Processing audio in chunks can be more memory and CPU efficient, as it avoids
loading and processing the entire audio file at once.

In [None]:
## using VADIterator class
# VADIterator is a helper class that maintains the state of the VAD model
# across multiple audio chunks. This is important for streaming applications
# where the model needs to remember the context between chunks.
vad_iterator = VADIterator(vad_model.to(device))

## Define the Window Size:
# This variable defines the number of audio samples in each chunk. A typical
# window size might be 1536 samples, which corresponds to approximately 96
# milliseconds of audio at a 16 kHz sampling rate (1536 / 16000).
window_size_samples = 1536

## Loop Over the Audio in Chunks
# Loop Initialization: The loop iterates over the audio file in steps of
# window_size_samples. In each iteration, it extracts a chunk of audio.
for i in range(0, len(audio), window_size_samples):
    # Chunk Extraction: 
    # chunk = audio[i: i + window_size_samples] extracts a chunk of audio
    # starting at index i and ending at i + window_size_samples.
    chunk = audio[i : i + window_size_samples]
    # Check for Incomplete Chunk: 
    # If the remaining audio is less than the window size, the loop breaks to
    # avoid processing incomplete chunks.
    if len(chunk) < window_size_samples:
        break
    # Process the Chunk: 
    # speech_dict = vad_iterator(chunk, return_seconds=True) processes the
    # chunk using the vad_iterator. The return_seconds=True parameter indicates
    # that the timestamps should be returned in seconds rather than sample
    # indices.
    chunk_tensor = torch.tensor(chunk, dtype=torch.float32).unsqueeze(0).to(device)
    speech_dict = vad_iterator(chunk_tensor, return_seconds=True)
    # Print Results: 
    # If the VAD model detects speech in the chunk, the results are printed.
    # The results include timestamps of detected speech segments within the
    # chunk.
    if speech_dict:
        print(speech_dict, end=' ')
# Reset States:
# After processing all chunks, vad_iterator.reset_states() resets the model's
# internal states.

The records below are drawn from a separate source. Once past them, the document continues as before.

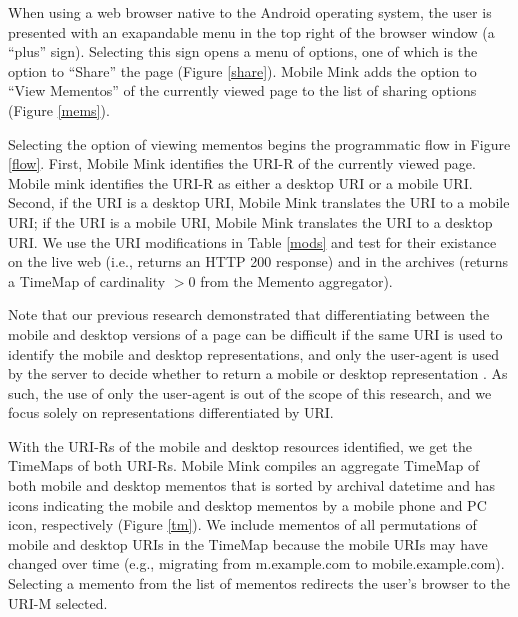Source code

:\documentclass{sig-alternate}
\begin{document}
When using a web browser native to the Android operating system, the user is presented with an exapandable menu in the top right of the browser window (a ``plus'' sign). Selecting this sign opens a menu of options, one of which is the option to ``Share'' the page (Figure \ref{share}). Mobile Mink adds the option to ``View Mementos'' of the currently viewed page to the list of sharing options (Figure \ref{mems}).

Selecting the option of viewing mementos begins the programmatic flow in Figure \ref{flow}. First, Mobile Mink identifies the URI-R of the currently viewed page. Mobile mink identifies the URI-R as either a desktop URI or a mobile URI. Second, if the URI is a desktop URI, Mobile Mink translates the URI to a mobile URI; if the URI is a mobile URI, Mobile Mink translates the URI to a desktop URI. We use the URI modifications in Table \ref{mods} and test for their existance on the live web (i.e., returns an HTTP 200 response) and in the archives (returns a TimeMap of cardinality $\gt 0$ from the Memento aggregator).

Note that our previous research demonstrated that differentiating between the mobile and desktop versions of a page can be difficult if the same URI is used to identify the mobile and desktop representations, and only the user-agent is used by the server to decide whether to return a mobile or desktop representation \cite{idReps}. As such, the use of only the user-agent is out of the scope of this research, and we focus solely on representations differentiated by URI.

With the URI-Rs of the mobile and desktop resources identified, we get the TimeMaps of both URI-Rs. Mobile Mink compiles an aggregate TimeMap of both mobile and desktop mementos that is sorted by archival datetime and has icons indicating the mobile and desktop mementos by a mobile phone and PC icon, respectively (Figure \ref{tm}). We include mementos of all permutations of mobile and desktop URIs in the TimeMap because the mobile URIs may have changed over time (e.g., migrating from m.example.com to mobile.example.com). Selecting a memento from the list of mementos redirects the user's browser to the URI-M selected.
\end{document}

This is necessary to clear the context when processing a new
# audio stream or file.
vad_iterator.reset_states()

## Optional: Get Just Probabilities

In [None]:
# Get speech probabilities for each chunk
speech_probs = []
for i in range(0, len(audio), window_size_samples):
    chunk = audio[i: i + window_size_samples]
    if len(chunk) < window_size_samples:
        break
    chunk_tensor = torch.tensor(chunk, dtype=torch.float32).unsqueeze(0).to(device)
    speech_prob = vad_model(chunk_tensor, sample_rate).item()
    speech_probs.append(speech_prob)
vad_iterator.reset_states()  # reset model states after each audio

print(speech_probs[:10])  # first 10 chunks predicts

## Cleanup Models & Pipelines on GPU

In [None]:
# Cleanup models and pipelines from GPU memory
# If device is cuda then cleanup cuda resources, if mps, cleanup mps resources
if device == "cuda":
    torch.cuda.empty_cache()
elif device == "mps":
    torch.backends.mps.release_process_group()
    torch.backends.mps.destroy_process_group()
    torch.backends.mps.shutdown()
    torch.cuda.empty_cache()

## Conclusion

In this notebook, we demonstrated how to use the `silero-vad` library to detect speech segments in an audio file. We loaded and preprocessed the audio, applied the VAD algorithm, and visualized the detected speech segments. Optionally, we saved the detected speech segments as separate audio files for further analysis.